(Collected data entries)
───

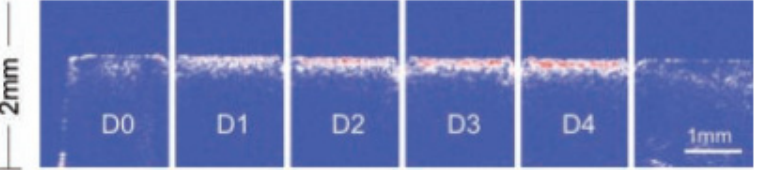
Figure 1. PS-OCT B-scan of bovine enamel in the perpendicular axis. D0 represents the sound area and D1–D4 represent areas demineralized for 1–4 days. A red-white-blue color chart was used, with red indicating strong reflectivity and blue indicating low reflectivity. This figure was adapted from [49].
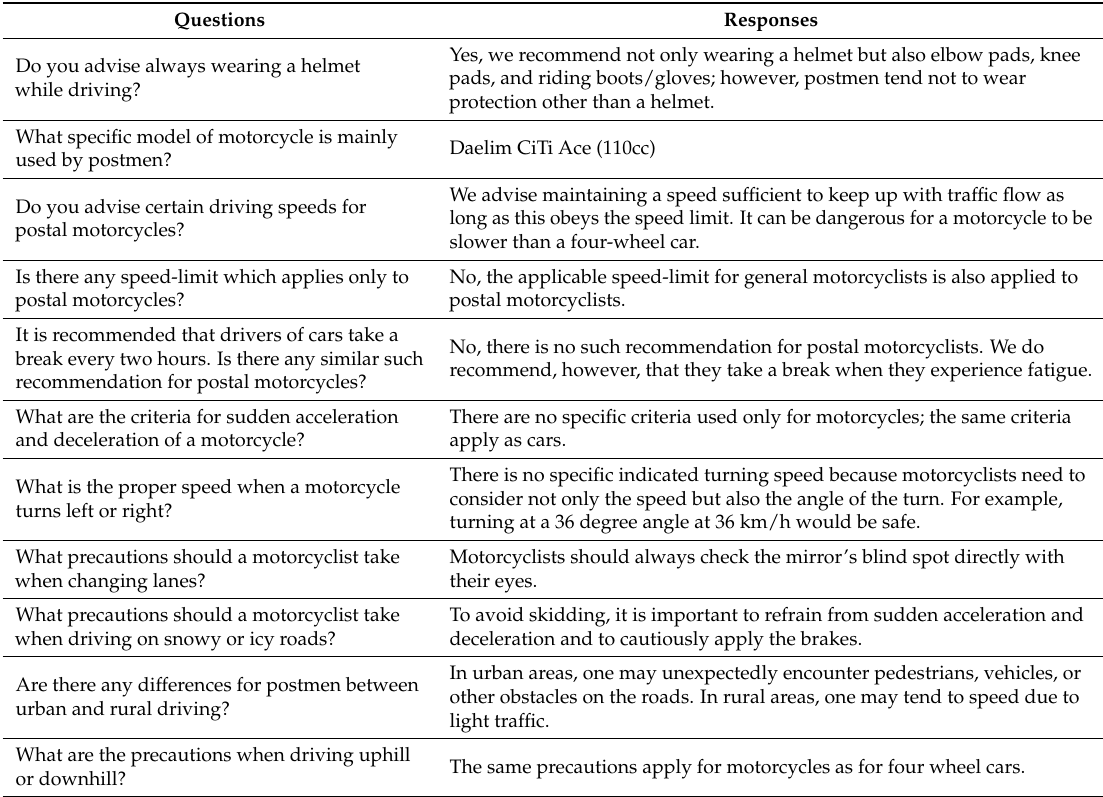
Table 1. Interview with a postal motorcycle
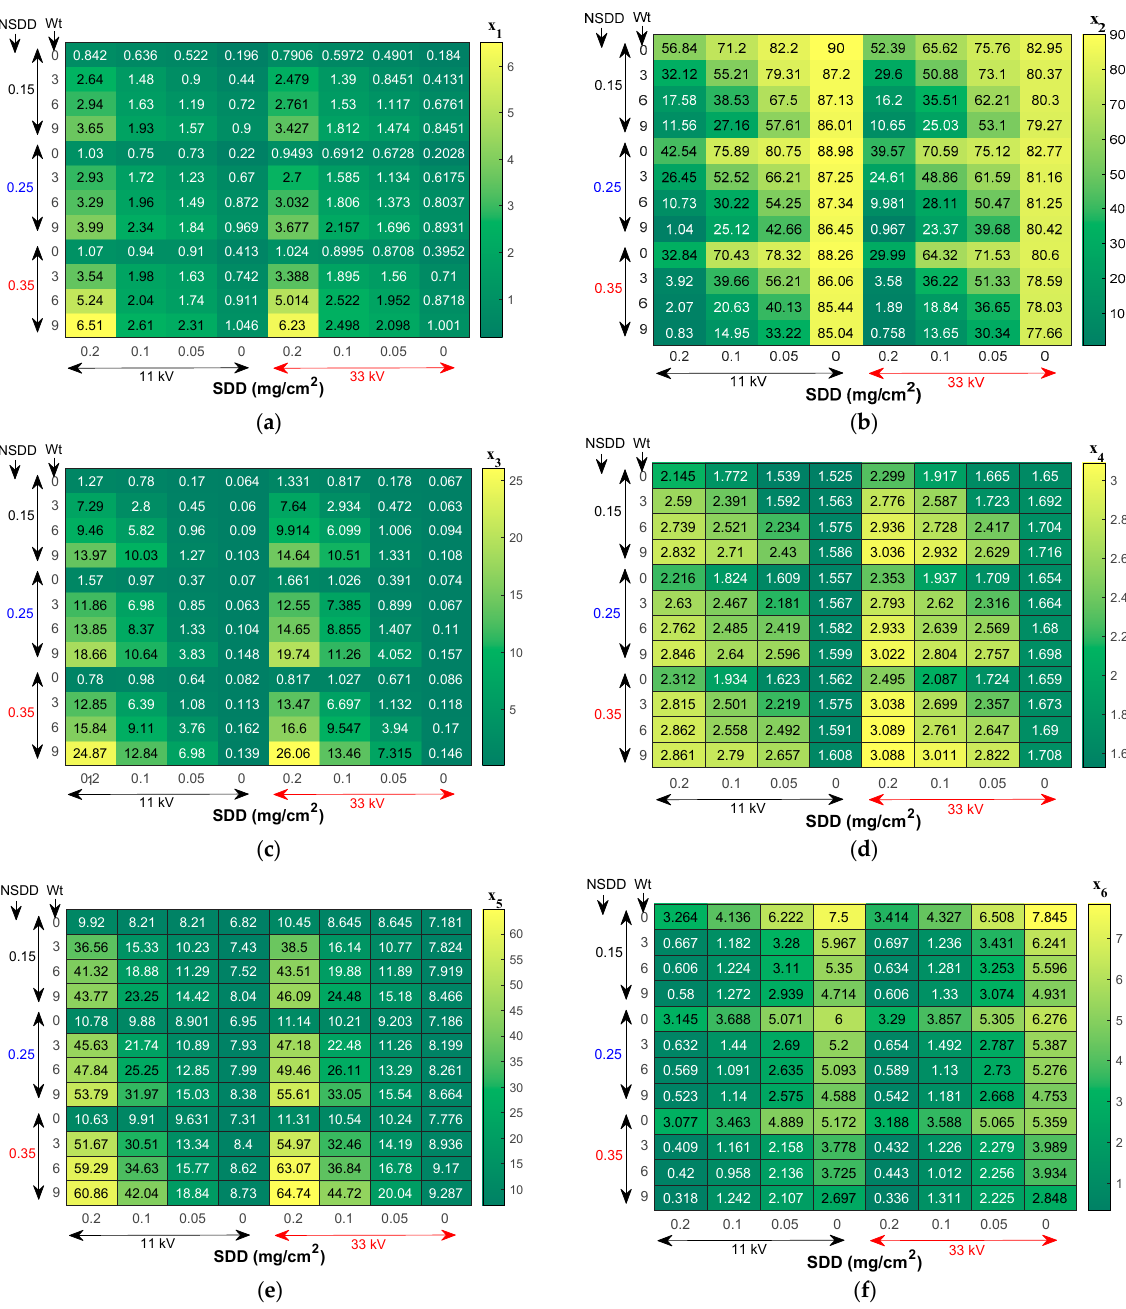
Figure 11. The impact of NSDD on indicator shift. 5.2.3. Indicator Trends under Different Wt The relationship between the proposed indices x 1 –x 6 and Wt for porcelain insulator under SDD of 0.2 mg/cm 2 , NSDD of 0.35 mg/cm 2 , and Pu/PL of 1/1 and different Wt is demonstrated in Figure 12. It is worth noting that when Wt increases, the x 2 and x 6 fall while the x 1 , x 3 , x 4 , and x 5 increase. For example, under SDD of 0.2 mg/cm 2 , NSDD of 0.35 mg/cm 2 , and P u /P L of 1/1, the x 1 increased by 13.4% and 15.4% when Wt increased from 3 to 6 mL/h and from 3 to 9 mL/h, respectively, whereas under the same conditions, the x 2 decreased by 72.1% and 57.2% when Wt increased from 3 to 6 mL/h and from 6 to 9 mL/h, respectively.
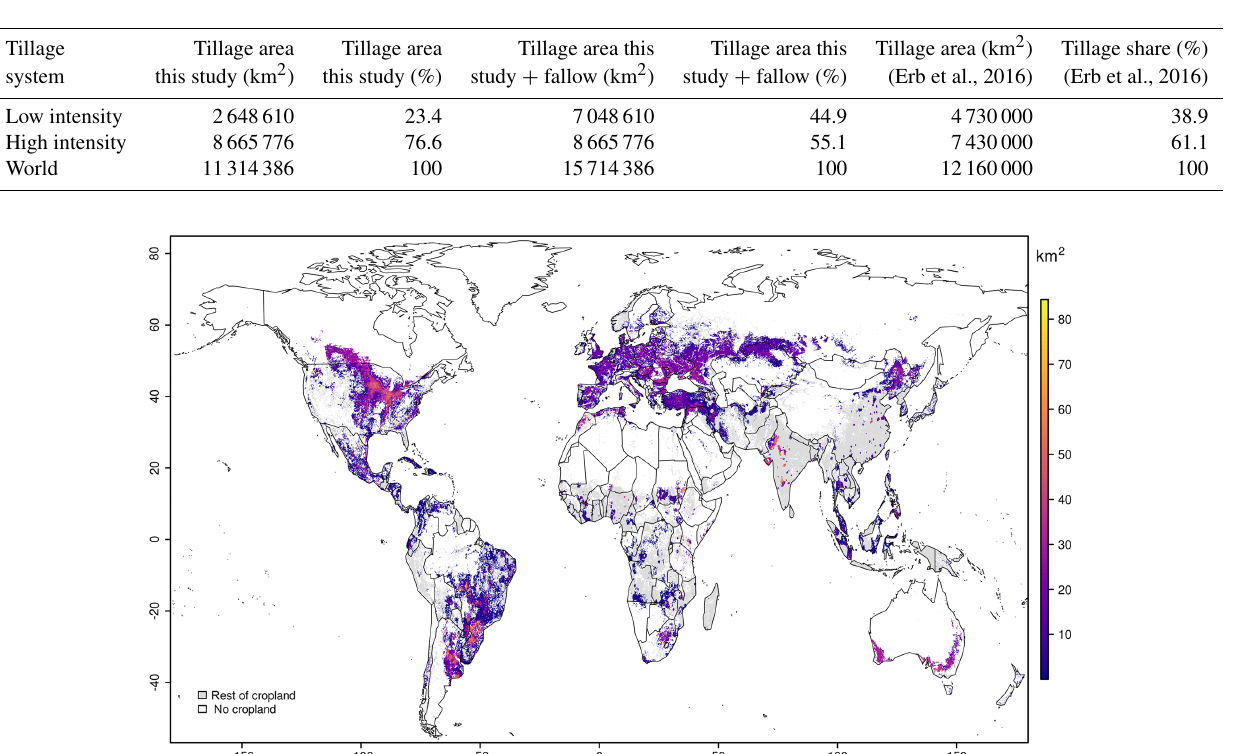
Table 7. Tillage system area results compared to estimates of Erb et al. (2016) on tillage intensity areas. The first two columns show our aggregated tillage system area values; columns 3 and 4 additionally include the young and temporal fallow cropland area by Siebert et al. (2010), a cropland area not represented in SPAM2005 and therefore added to our total cropland as well as to the “low intensity” category as described in Erb et al. (2016). Note that Siebert et al. (2010) state that about 4.4Mkm 2 of cropland was young and temporal fallow ( < 5 years) around the year 2000.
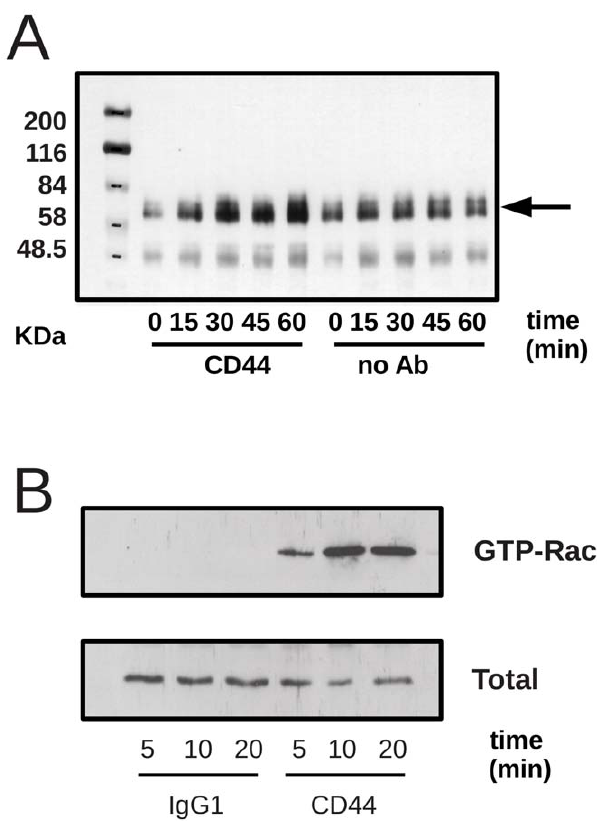
Figure 6. CD44-augmentation of phagocytosis is associated with phosphorylation of paxillin and Rac2 activation. A) Monocyte-derived macrophages were incubated with CD44 mAb at 37 u C for different time points up to 60 min prior to lysis in RIPA buffer. Immunoblot analysis of tyrosine phosphorylation of paxillin revealed a time-dependent increase in phosphorylation following CD44 antibody binding. Image shows representative autoradiograph of a single experiment from 3 that were performed. Densitometric analysis of the phosphopaxillin using ImageJ (http://rsbweb.nih.gov/ij/) confirms increased phosphorylation of paxillin following CD44 treatment. For control phosphopaxillin levels at 0, 15, 30, 45 and 60 min was 7.7, 9.9, 9.3 and 8.2 respectively. In contrast, phosphopaxillin levels following CD44 cross-linking were 3.7, 8.8, 13.7, 12.4 and 15.6 at 0, 15, 30, 45 and 60 min respectively. Molecular weight standards shown in KDa. B) Monocyte-derived macrophages were incubated with either control IgG1 or CD44 mAb at 37 u C for different times up to 20 min prior to lysis in RIPA buffer as indicated. Pull down assays using PAK CRIB agarose beads revealed a robust increase in GTP-bound Rac2 in the presence but not absence of CD44 antibody binding. A representative autoradiograph from a single experiment (from 5 that were performed) is shown.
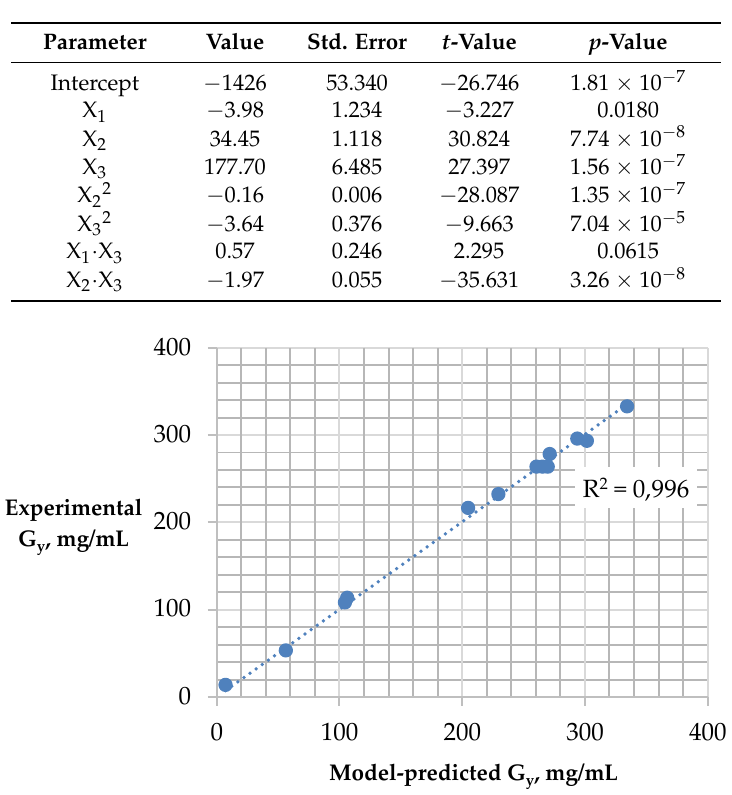
Table 4. Model parameters for Box-Behnken design for alkaline pre-treatment and acid hydrolysis of Triticum sp.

───

Pictures must not appear in the copy, and every record must be restated word for word.

### Answer space
Figure 1. PS-OCT B-scan of bovine enamel in the perpendicular axis. D0 represents the sound area and D1–D4 represent areas demineralized for 1–4 days. A red-white-blue color chart was used, with red indicating strong reflectivity and blue indicating low reflectivity. This figure was adapted from [49].
Table 1. Interview with a postal motorcycle
Figure 11. The impact of NSDD on indicator shift. 5.2.3. Indicator Trends under Different Wt The relationship between the proposed indices x 1 –x 6 and Wt for porcelain insulator under SDD of 0.2 mg/cm 2 , NSDD of 0.35 mg/cm 2 , and Pu/PL of 1/1 and different Wt is demonstrated in Figure 12. It is worth noting that when Wt increases, the x 2 and x 6 fall while the x 1 , x 3 , x 4 , and x 5 increase. For example, under SDD of 0.2 mg/cm 2 , NSDD of 0.35 mg/cm 2 , and P u /P L of 1/1, the x 1 increased by 13.4% and 15.4% when Wt increased from 3 to 6 mL/h and from 3 to 9 mL/h, respectively, whereas under the same conditions, the x 2 decreased by 72.1% and 57.2% when Wt increased from 3 to 6 mL/h and from 6 to 9 mL/h, respectively.
Table 7. Tillage system area results compared to estimates of Erb et al. (2016) on tillage intensity areas. The first two columns show our aggregated tillage system area values; columns 3 and 4 additionally include the young and temporal fallow cropland area by Siebert et al. (2010), a cropland area not represented in SPAM2005 and therefore added to our total cropland as well as to the “low intensity” category as described in Erb et al. (2016). Note that Siebert et al. (2010) state that about 4.4Mkm 2 of cropland was young and temporal fallow ( < 5 years) around the year 2000.
Figure 6. CD44-augmentation of phagocytosis is associated with phosphorylation of paxillin and Rac2 activation. A) Monocyte-derived macrophages were incubated with CD44 mAb at 37 u C for different time points up to 60 min prior to lysis in RIPA buffer. Immunoblot analysis of tyrosine phosphorylation of paxillin revealed a time-dependent increase in phosphorylation following CD44 antibody binding. Image shows representative autoradiograph of a single experiment from 3 that were performed. Densitometric analysis of the phosphopaxillin using ImageJ (http://rsbweb.nih.gov/ij/) confirms increased phosphorylation of paxillin following CD44 treatment. For control phosphopaxillin levels at 0, 15, 30, 45 and 60 min was 7.7, 9.9, 9.3 and 8.2 respectively. In contrast, phosphopaxillin levels following CD44 cross-linking were 3.7, 8.8, 13.7, 12.4 and 15.6 at 0, 15, 30, 45 and 60 min respectively. Molecular weight standards shown in KDa. B) Monocyte-derived macrophages were incubated with either control IgG1 or CD44 mAb at 37 u C for different times up to 20 min prior to lysis in RIPA buffer as indicated. Pull down assays using PAK CRIB agarose beads revealed a robust increase in GTP-bound Rac2 in the presence but not absence of CD44 antibody binding. A representative autoradiograph from a single experiment (from 5 that were performed) is shown.
Table 4. Model parameters for Box-Behnken design for alkaline pre-treatment and acid hydrolysis of Triticum sp.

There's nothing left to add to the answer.